**Texto extraído**
===============
Posto isto e tamanha era a ganância (no bom sentido), os meus companheiros
abalaram, claro que ainda os tentei acompanhar mas o risco de ser atropelado
por trás como vim a constatar era enorme.
Atentem ao
“indibiduo” todo artilhado na foto 33 (oitava a contar do fim), pois ele será o
protagonista do segundo infortúnio que atingiu o nosso grupo.
Bem ou mal, com
mais ou menos esforço, em cima ou ao lado da minha fiel amiga, lá fui descendo,
sempre com muito receio pois o trilho apenas deixava circular em fila indiana e
o risco de ser “enrabado” era uma constante.
As fotos não
enganam e conseguem ver que os “experts” passavam por mim a altas velocidades.
Impávido e sereno
lá fui descendo, ora parando aqui, ora parando ali, até que a certa altura (ver
penúltima foto) dou de frente com o Luís e mais à frente encontro o Angel em
companhia do “robocop” da foto 33.
===============
**O que produzir**
Transcreva na íntegra, sem qualquer alteração, o relato da descida do trilho apresentado acima.

**Excertos de dados**
===============
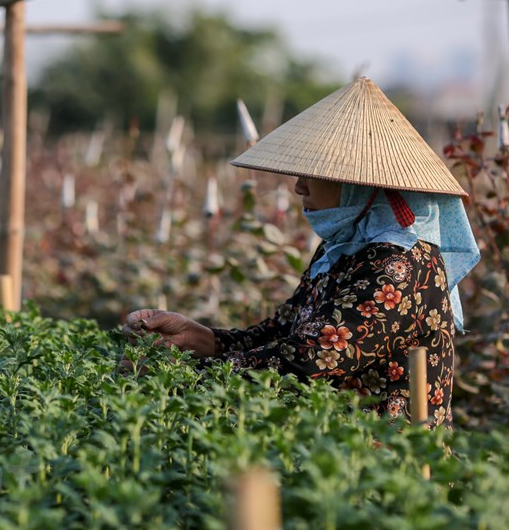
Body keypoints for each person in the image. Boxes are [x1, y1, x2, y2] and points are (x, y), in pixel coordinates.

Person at [122, 77, 480, 428]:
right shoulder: (342, 248)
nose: (298, 186)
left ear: (356, 182)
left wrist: (180, 375)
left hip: (387, 462)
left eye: (313, 172)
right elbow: (282, 332)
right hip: (330, 448)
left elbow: (313, 358)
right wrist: (201, 338)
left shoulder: (402, 264)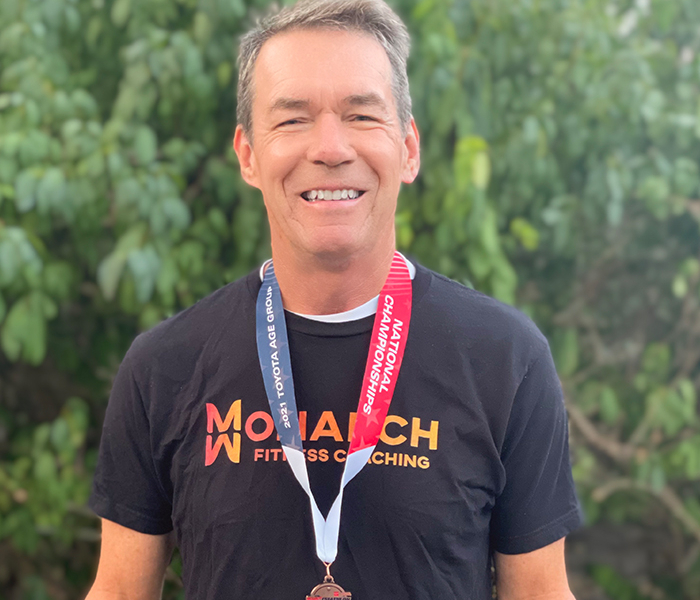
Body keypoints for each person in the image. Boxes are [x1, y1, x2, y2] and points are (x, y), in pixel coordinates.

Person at [86, 0, 582, 598]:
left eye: (361, 116)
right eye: (292, 120)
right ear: (248, 154)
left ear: (408, 148)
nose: (328, 147)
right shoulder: (165, 366)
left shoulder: (504, 359)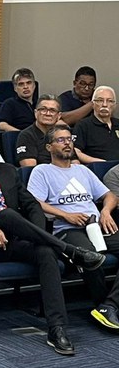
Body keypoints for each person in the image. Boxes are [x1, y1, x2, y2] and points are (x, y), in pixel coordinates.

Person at [0, 126, 105, 355]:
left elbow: (31, 204)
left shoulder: (8, 171)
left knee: (45, 253)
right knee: (7, 215)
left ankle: (57, 328)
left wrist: (37, 235)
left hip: (14, 239)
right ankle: (70, 250)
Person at [27, 123, 119, 333]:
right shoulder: (42, 171)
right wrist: (65, 214)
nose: (67, 143)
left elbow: (109, 195)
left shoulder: (82, 170)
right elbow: (34, 202)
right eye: (61, 140)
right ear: (49, 147)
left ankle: (109, 305)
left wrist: (106, 211)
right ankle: (102, 304)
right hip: (67, 229)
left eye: (69, 139)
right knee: (90, 256)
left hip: (97, 225)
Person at [73, 86, 119, 163]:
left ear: (115, 105)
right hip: (97, 167)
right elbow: (75, 151)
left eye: (110, 101)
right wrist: (102, 163)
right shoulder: (83, 125)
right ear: (93, 104)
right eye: (100, 100)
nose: (105, 104)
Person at [15, 96, 63, 167]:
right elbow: (29, 168)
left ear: (59, 116)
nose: (48, 114)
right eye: (43, 109)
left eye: (52, 110)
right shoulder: (26, 135)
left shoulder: (63, 134)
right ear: (35, 113)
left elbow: (74, 162)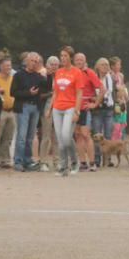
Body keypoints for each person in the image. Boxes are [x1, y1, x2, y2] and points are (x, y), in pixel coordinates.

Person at [10, 53, 47, 172]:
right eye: (32, 61)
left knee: (30, 136)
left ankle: (27, 160)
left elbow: (48, 87)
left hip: (35, 107)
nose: (34, 63)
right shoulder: (18, 75)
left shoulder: (39, 76)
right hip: (23, 107)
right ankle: (18, 161)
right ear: (26, 61)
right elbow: (13, 92)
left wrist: (49, 74)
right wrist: (28, 93)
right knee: (21, 135)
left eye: (37, 61)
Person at [51, 47, 83, 176]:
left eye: (65, 56)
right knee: (61, 139)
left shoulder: (77, 72)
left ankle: (75, 162)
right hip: (57, 108)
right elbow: (55, 92)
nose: (62, 58)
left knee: (66, 136)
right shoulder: (58, 72)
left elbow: (79, 93)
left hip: (70, 107)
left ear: (70, 57)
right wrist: (49, 109)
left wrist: (77, 111)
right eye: (61, 56)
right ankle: (63, 167)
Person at [73, 53, 101, 171]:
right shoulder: (72, 72)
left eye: (81, 60)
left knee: (86, 135)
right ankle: (83, 163)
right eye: (77, 60)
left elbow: (102, 89)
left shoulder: (89, 72)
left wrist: (95, 104)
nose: (79, 62)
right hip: (74, 108)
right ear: (74, 61)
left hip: (85, 107)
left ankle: (92, 163)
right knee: (78, 135)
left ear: (85, 61)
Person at [90, 58, 116, 167]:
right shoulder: (93, 77)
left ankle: (108, 159)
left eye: (107, 64)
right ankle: (96, 159)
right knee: (97, 135)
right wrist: (96, 99)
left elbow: (110, 92)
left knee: (108, 135)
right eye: (103, 64)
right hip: (97, 110)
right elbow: (92, 92)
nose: (105, 66)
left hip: (108, 109)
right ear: (97, 66)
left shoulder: (110, 77)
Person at [0, 56, 16, 168]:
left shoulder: (13, 78)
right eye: (7, 66)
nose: (9, 68)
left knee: (8, 137)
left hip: (12, 110)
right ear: (0, 66)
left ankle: (5, 159)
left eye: (10, 66)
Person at [40, 55, 60, 171]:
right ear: (47, 65)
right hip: (47, 108)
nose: (53, 67)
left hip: (59, 108)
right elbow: (40, 94)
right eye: (51, 64)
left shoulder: (61, 76)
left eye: (56, 64)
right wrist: (51, 94)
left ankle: (57, 161)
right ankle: (43, 161)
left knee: (57, 136)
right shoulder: (43, 77)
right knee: (46, 136)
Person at [109, 57, 129, 141]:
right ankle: (114, 141)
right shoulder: (110, 75)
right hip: (116, 102)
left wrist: (126, 96)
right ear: (112, 66)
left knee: (123, 122)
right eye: (118, 64)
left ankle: (121, 142)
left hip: (122, 101)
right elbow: (114, 89)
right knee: (116, 123)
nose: (120, 66)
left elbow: (123, 87)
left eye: (120, 64)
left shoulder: (121, 75)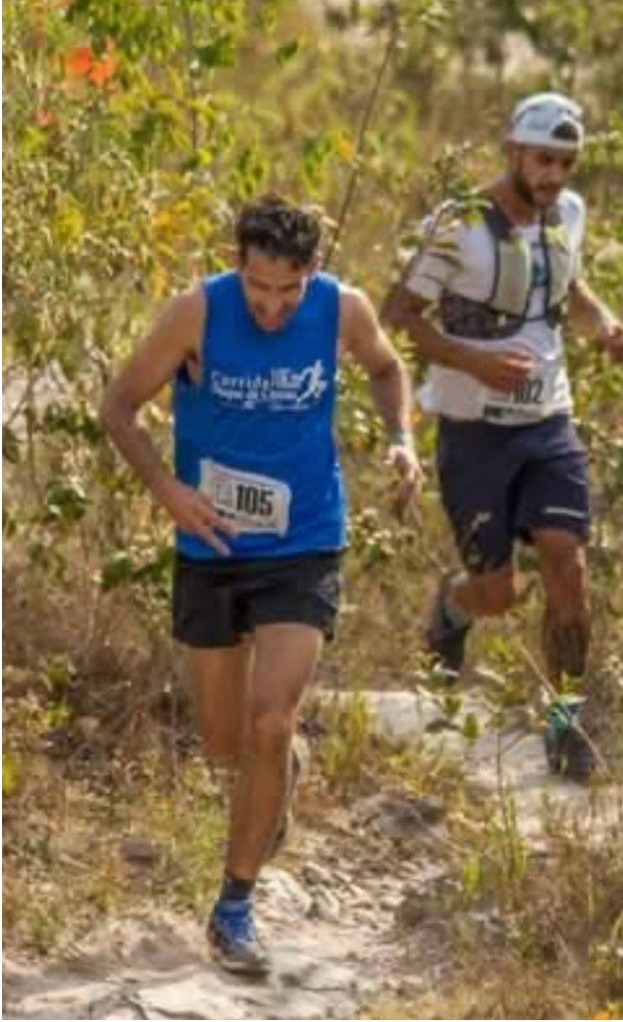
===============
**Resolução do exercício**
Posto isto e tamanha era a ganância (no bom sentido), os meus companheiros
abalaram, claro que ainda os tentei acompanhar mas o risco de ser atropelado
por trás como vim a constatar era enorme.
Atentem ao
“indibiduo” todo artilhado na foto 33 (oitava a contar do fim), pois ele será o
protagonista do segundo infortúnio que atingiu o nosso grupo.
Bem ou mal, com
mais ou menos esforço, em cima ou ao lado da minha fiel amiga, lá fui descendo,
sempre com muito receio pois o trilho apenas deixava circular em fila indiana e
o risco de ser “enrabado” era uma constante.
As fotos não
enganam e conseguem ver que os “experts” passavam por mim a altas velocidades.
Impávido e sereno
lá fui descendo, ora parando aqui, ora parando ali, até que a certa altura (ver
penúltima foto) dou de frente com o Luís e mais à frente encontro o Angel em
companhia do “robocop” da foto 33.